TRIBUNNEWS.COM, JAKARTA - Wakil Ketua Dewan Perwakilan Daerah Republik Indonesia (DPD RI) 2014 - 2019 Farouk Muhammad menyesalkan dan mengutuk keras prilaku maupun ucapan Steven Hadisurya Sulistyo (HS) kepada Gubernur Nusa Tenggara Barat (NTB), TGB M Zainul Majdih di Bandara Changi Singapura.
Sebagaimana diketahui, Minggu (9/4/2017) di Bandara Changi, Singapura, terjadi kesalahpahaman antara seorang bernama Steven Hadisurya Sulistyo, bersama Muhammad Zainul Majdih Gubernur NTB beserta istri ketika sama-sama mengantre di depan tempat check-in Batik Air.

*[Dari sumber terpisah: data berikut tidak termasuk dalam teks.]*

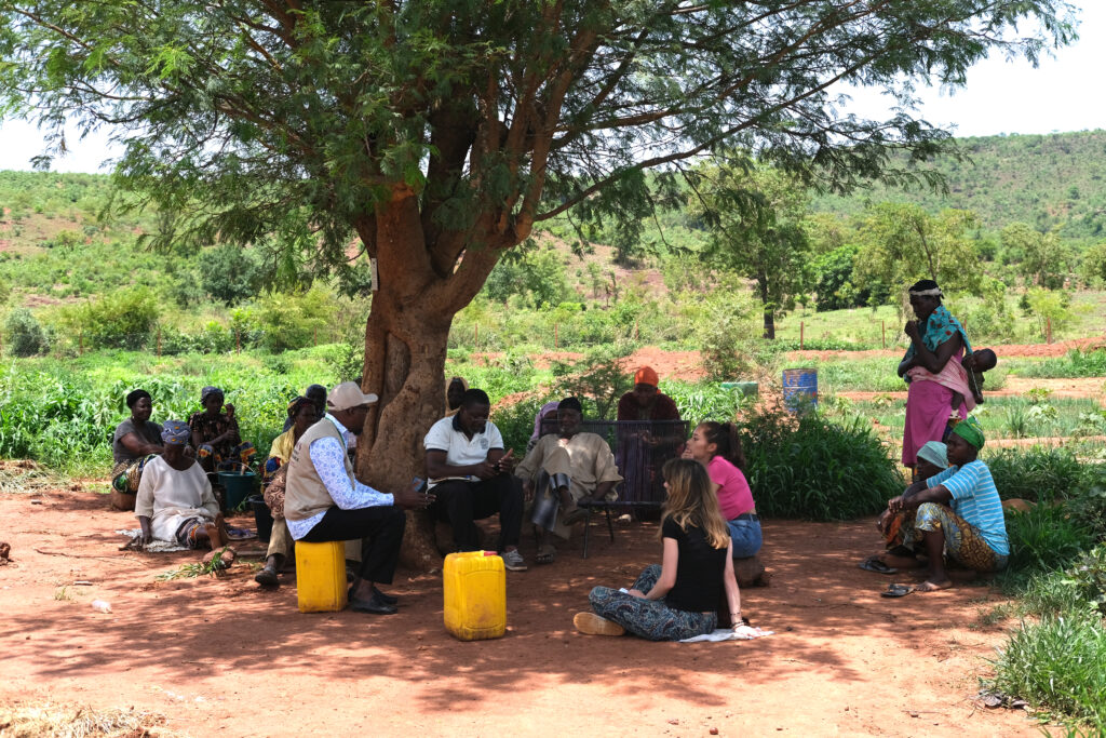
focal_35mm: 53
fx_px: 1628
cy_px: 369
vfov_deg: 25.5
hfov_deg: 37.5
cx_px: 553
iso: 160
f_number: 5.6
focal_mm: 35
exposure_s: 1/450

Steven melayangkan kata-kata bernada rasis.
"Dasar Indo, Dasar Indonesia, Dasar Pribumi, Tiko,".
Steven adalah warga Jakarta Barat yang berada di Singapore, saat melontarkan ucapan tersebut kepada Gubernur Nusa Tenggara Barat (NTB), Muhammad Zainul Majdi dan istrinya, Erica Zainul Majdi.

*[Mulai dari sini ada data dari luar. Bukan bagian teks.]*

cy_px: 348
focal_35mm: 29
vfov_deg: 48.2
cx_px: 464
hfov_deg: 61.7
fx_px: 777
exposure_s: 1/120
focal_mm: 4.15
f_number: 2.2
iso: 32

"Secara pribadi saya menyesalkan dan mengutuk keras perilaku saudara Steven Hadisurya Sulistyo kepada TGB, gubernur kebanggaan kami rakyat NTB. Peristiwa ini adalah cerminan dari sikap perilaku mereka yang sadar atau tidak telah memperoleh perlakuan "istimewa" dari awak-awak kekuasaan terutama dalam bidang ekonomi bahkan merambat dalam praktik penegakan hukum (gakkum)," kata Farouk Muhammad dalam rilisnya Minggu (16/4/2017) di Jakarta.
Farouk sebagai senator asal Nusa Tenggara Barat mengajak segenap komponen masyarakat NTB untuk tidak menyikapi kasus tersebut secara reaktif. Apalagi melakukan perbuatan melanggar hukum terhadap saudara-saudara yang berbeda suku/ras/agama di NTB.

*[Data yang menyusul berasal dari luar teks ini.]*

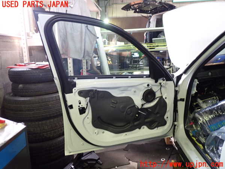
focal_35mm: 30
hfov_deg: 60.0
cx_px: 112
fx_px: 195
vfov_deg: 46.8
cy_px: 84
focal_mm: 5.4
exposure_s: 1/30
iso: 400
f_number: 2.3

Dia juga meminta penegak hukum bersikap aktif menanggapi peristiwa ini, karena pada dasarnya prilaku Steven HS masuk dalam kategori hate speech dan jika tidak ditindaklanjuti akan menjadi preseden buruk di kemudian hari.
"Bisa kita bayangkan Gubernur TGB yang santun dan karismatik saja, Steven HS mengungkapkan kata-kata yang buruk. Bagaimana Jika itu terjadi pada warga pribumi biasa?" sesal Mantan Gubernur Perguruan Tinggi Ilmu Kepolisian (PTIK) ini.
Farouk mengajak masyarakat NTB dan pihak-pihak terkait selain menempuh mekanisme gakkum ke Pusat atau Jakarta, juga menekankan agar publik secara bersama-sama dalam mengangkat akar permasalahan pengelolaan negara, terutama bidang sosial, ekonomi dan hukum bahkan politik ke tingkat pusat melalui mekanisme dan prosedur legal yang tersedia.
Semisal, lewat lembaga Dewan Perwakilan Rakyat Daereh (DPRD) setempat atau melalui DPD RI jika masih dipercaya oleh rakyat.
"Apa yang menimpa kami di DPD juga tidak dapat dilepaskan dari fenomena kekuasaan dan arogansi semacam ini. Fenomena perebutan kekuasaan dan arogansi yang mendapatkan perlakuan istimewa dari awak-awak kekuasaan," kata Farouk.